The firm was based in White Plains, but its location slightly outside the fold of the city didn’t hold Mr. Welles back from cultivating major relationships with a roster of tenants, including Staples, Kohl’s, Au Bon Pain and other major retailers.

Adding to his stature in the industry, Mr. Welles was named the head of REBNY’s retail committee, a three-year chairmanship he just completed recently. The term, which thrust him to center stage at REBNY’s myriad industry events and meetings, made him a recognized face in the business.

Perhaps at a stage of his career where he has begun to feel confident of his place in the business, Mr. Welles has a few controversial views.

“I think Jeff Winick is the top broker in the city by far,” he proclaimed, referring to a retail deal-making executive who is often lambasted by peers for his hard-charging—some say bullying—style in arranging transactions. Mr. Welles said he isn’t biased in his remark: he isn’t a friend of Mr. Winick’s, but has come to the conclusion having worked across the table on deals with him.

“If I have a deal on and I need to get the deal done, he’s the guy I want on the other side, because I know he’s not going to fuck it up,” Mr. Welles said. “The guy doesn’t miss a trick, and he gets deals done. He’s not there to have tea and cookies. He’s there to get the deal done and that’s what he does, and you’ve got to respect that.”

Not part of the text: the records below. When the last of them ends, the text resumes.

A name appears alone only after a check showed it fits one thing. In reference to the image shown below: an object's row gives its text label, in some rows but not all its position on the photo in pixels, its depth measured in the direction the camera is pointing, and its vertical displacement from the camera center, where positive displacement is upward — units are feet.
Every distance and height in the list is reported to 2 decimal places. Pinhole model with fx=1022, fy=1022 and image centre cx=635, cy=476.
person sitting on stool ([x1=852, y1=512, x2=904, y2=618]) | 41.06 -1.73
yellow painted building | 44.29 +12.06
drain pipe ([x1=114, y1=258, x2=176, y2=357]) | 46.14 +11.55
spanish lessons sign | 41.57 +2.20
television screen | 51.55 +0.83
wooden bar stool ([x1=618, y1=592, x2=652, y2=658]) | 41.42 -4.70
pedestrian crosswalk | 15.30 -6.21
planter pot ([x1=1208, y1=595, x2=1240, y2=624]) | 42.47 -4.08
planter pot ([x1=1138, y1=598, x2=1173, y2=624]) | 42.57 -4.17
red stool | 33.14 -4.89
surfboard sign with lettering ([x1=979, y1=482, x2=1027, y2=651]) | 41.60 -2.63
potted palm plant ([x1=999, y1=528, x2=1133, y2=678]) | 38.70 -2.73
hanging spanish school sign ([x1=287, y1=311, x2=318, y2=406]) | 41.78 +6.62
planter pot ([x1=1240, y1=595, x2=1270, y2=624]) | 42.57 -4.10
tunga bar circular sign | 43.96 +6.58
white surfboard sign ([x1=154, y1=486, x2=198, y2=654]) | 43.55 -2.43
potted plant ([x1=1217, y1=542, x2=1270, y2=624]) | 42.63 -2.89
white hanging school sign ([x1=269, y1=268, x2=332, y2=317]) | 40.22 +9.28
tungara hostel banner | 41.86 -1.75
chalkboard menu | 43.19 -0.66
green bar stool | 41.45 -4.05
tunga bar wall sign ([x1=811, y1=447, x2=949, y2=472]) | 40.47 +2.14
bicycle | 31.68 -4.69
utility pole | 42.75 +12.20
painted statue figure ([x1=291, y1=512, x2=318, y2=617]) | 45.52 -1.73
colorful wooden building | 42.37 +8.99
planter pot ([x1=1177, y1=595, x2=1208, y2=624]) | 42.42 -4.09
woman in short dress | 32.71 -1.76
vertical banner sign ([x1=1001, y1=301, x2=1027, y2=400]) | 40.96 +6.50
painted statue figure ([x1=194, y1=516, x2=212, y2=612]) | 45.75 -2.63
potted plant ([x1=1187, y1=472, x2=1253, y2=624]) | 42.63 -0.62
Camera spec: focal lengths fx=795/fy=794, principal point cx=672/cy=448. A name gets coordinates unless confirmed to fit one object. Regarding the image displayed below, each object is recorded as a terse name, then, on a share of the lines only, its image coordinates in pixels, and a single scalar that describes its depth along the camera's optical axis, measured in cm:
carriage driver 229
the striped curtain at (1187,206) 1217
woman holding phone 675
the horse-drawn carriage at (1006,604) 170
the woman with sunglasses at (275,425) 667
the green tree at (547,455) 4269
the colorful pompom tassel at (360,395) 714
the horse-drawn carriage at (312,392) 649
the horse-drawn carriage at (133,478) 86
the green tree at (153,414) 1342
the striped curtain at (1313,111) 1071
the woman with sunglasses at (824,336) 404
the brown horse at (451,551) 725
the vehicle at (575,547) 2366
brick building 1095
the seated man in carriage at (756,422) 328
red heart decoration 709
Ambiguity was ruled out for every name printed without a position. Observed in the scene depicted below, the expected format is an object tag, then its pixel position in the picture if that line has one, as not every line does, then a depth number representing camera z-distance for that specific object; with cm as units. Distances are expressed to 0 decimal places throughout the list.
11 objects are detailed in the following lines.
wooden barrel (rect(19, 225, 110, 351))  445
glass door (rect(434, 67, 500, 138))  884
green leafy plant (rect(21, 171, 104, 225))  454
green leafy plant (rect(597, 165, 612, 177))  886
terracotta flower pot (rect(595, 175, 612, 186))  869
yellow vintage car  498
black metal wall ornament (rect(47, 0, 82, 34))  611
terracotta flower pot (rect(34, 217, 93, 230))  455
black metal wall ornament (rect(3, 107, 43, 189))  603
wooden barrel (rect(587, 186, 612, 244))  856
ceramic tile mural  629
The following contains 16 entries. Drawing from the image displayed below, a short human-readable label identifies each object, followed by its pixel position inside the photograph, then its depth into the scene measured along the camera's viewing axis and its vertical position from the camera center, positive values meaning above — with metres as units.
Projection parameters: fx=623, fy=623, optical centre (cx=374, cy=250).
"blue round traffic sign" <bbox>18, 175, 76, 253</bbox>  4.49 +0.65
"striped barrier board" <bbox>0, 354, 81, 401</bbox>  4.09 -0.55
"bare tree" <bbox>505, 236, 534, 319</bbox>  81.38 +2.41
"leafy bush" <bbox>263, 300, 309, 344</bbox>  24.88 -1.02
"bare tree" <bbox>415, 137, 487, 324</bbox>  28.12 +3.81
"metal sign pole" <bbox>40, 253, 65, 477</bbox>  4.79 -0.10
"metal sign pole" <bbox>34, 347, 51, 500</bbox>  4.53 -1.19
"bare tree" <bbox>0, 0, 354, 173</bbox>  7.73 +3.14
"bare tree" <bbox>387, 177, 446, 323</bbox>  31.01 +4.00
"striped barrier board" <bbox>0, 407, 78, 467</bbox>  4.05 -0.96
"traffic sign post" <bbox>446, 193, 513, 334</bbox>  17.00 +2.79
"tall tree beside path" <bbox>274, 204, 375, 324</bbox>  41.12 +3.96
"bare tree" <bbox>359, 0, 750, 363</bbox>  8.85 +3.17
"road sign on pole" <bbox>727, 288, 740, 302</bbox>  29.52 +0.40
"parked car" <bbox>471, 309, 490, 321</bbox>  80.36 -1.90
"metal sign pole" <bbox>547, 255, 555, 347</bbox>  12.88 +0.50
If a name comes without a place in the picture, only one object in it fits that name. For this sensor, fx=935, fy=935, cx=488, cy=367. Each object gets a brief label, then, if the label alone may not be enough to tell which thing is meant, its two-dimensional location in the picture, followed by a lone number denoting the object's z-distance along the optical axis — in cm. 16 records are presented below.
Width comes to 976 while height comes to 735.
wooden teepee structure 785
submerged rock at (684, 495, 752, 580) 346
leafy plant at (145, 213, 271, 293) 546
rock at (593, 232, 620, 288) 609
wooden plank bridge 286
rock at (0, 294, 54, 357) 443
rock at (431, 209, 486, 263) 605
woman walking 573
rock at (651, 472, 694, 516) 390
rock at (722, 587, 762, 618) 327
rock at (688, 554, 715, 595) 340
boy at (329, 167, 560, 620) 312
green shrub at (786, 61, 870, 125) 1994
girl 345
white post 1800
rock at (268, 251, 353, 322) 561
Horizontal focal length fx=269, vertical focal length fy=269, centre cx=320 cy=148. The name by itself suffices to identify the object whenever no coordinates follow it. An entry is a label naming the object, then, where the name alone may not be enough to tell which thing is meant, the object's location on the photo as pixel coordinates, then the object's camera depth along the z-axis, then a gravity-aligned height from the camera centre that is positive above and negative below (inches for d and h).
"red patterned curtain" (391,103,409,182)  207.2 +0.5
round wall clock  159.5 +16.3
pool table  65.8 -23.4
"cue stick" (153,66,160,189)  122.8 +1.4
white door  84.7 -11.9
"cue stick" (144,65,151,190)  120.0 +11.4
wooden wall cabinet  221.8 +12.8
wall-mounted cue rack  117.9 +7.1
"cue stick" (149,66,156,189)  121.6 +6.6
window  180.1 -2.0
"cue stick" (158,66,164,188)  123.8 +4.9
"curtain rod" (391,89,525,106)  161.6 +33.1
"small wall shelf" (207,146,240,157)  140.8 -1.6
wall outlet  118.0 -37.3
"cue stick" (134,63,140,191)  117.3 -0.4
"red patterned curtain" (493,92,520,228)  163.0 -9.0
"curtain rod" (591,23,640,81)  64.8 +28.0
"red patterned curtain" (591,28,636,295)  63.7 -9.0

A few months in at the new firm, Mr. Welles is already handling a list of landlord rep assignments. He’s still focused on the tenant side of the business. Rite Aide, a tenant he works with, has quietly begun to expand in the city, a fact he finds remarkable, given the way the big brands like Duane Reade, Walgreens and CVS have dominated the market for drugstore tenants to the point of excluding other competitors.

“Right now we’re doing five stores in the city,” Mr. Welles said. “Rite Aide is not sleepy; they’re making a shocking amount of money.”